How to complete this task —
Pick up the piece about Myanmar reopening its borders to tourists and keep writing after its final sentence.

Selected excerpt —
* * *
Cambodia followed Thailand, Sri Lanka, Singapore, and India in reopening its borders to foreign travelers. Myanmar, the popular tourist destination, wants to keep up and announced that the government plans to reopen to tourists. Although this news may seem great to many, the situation in Myanmar is currently complicated.
Most countries have closed their borders over the past two years to prevent the spread of the coronavirus. Myanmar, on the other hand, has also been struggling with the aftermath of a February 2021 military coup in which a military junta overthrew the country's democratically elected government.
Myanmar, which was ruled by the military for a decade, has always presented travelers with a dilemma: Do they support the regime, which has been perceived as oppressive in the past, or the locals, who rely on outside aid? But the question now is more about whether anyone will travel to Myanmar at all, given the fact that Covid is still a current problem, as well as the political turmoil that is sweeping the country.
Officials have set up a website anticipating tourist interest, but have made it clear that any opening depends on successful Covid containment. Zeyar Htun, deputy director of the Public Relations and Information Department at the military-run Ministry of Hotels and Tourism, confirmed to CNN Travel, "We plan to reopen to tourists that are vaccinated when plans are well prepared for safe and convenient travel."
* * *
Data extracts —
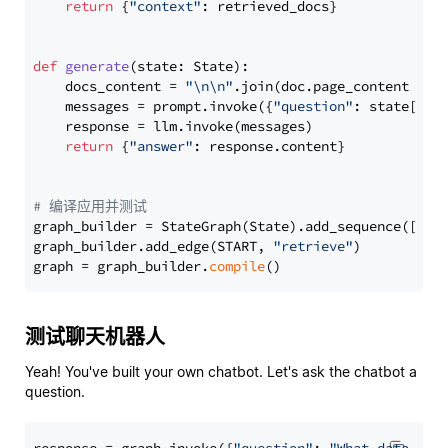
return
 {
"context"
: retrieved_docs}

def
generate
(
state: State
):

    docs_content = 
"\n\n"
.join(doc.page_content 
for
    messages = prompt.invoke({
"question"
: state[
"qu
    response = llm.invoke(messages)

return
 {
"answer"
: response.content}

# 编译应用并测试
graph_builder = StateGraph(State).add_sequence([retr
graph_builder.add_edge(START, 
"retrieve"
)

graph = graph_builder.
compile
测试聊天机器人
Yeah! You've built your own chatbot. Let's ask the chatbot a
question.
* * *
Exercise response —
Meanwhile, international travelers from several countries have been warned by their own governments not to travel to the country due to the virus as well as post-coup instability. The U.S. State Department, for example, has issued level four "do not visit" warnings for Myanmar. One warning regards the number of cases in the country and the other regards the current political situation. A separate advisory states: "Myanmar is experiencing a severe political, economic, human rights, and humanitarian crisis due to the military's brutal crackdown."
Myanmar's official tourism website currently provides few details on the reopening plans, but reports indicate that the government wants to focus on visitors from Southeast Asia first. Once Myanmar's doors open, travelers returning to the country will notice big changes since their last visit.
According to media on the ground, the infrastructure has been significantly weakened. Many businesses have closed due to economic pressures or because the owners have left the country. The tourism industry is run by military generals and the country has even seen intermittent power outages and occasional Internet shutdowns. International brands are among those affected. For example, the five-star hotel in the capital, Kempinski Nay Pyi Taw, has been "temporarily closed" since mid-October, according to its website. The reason is not known.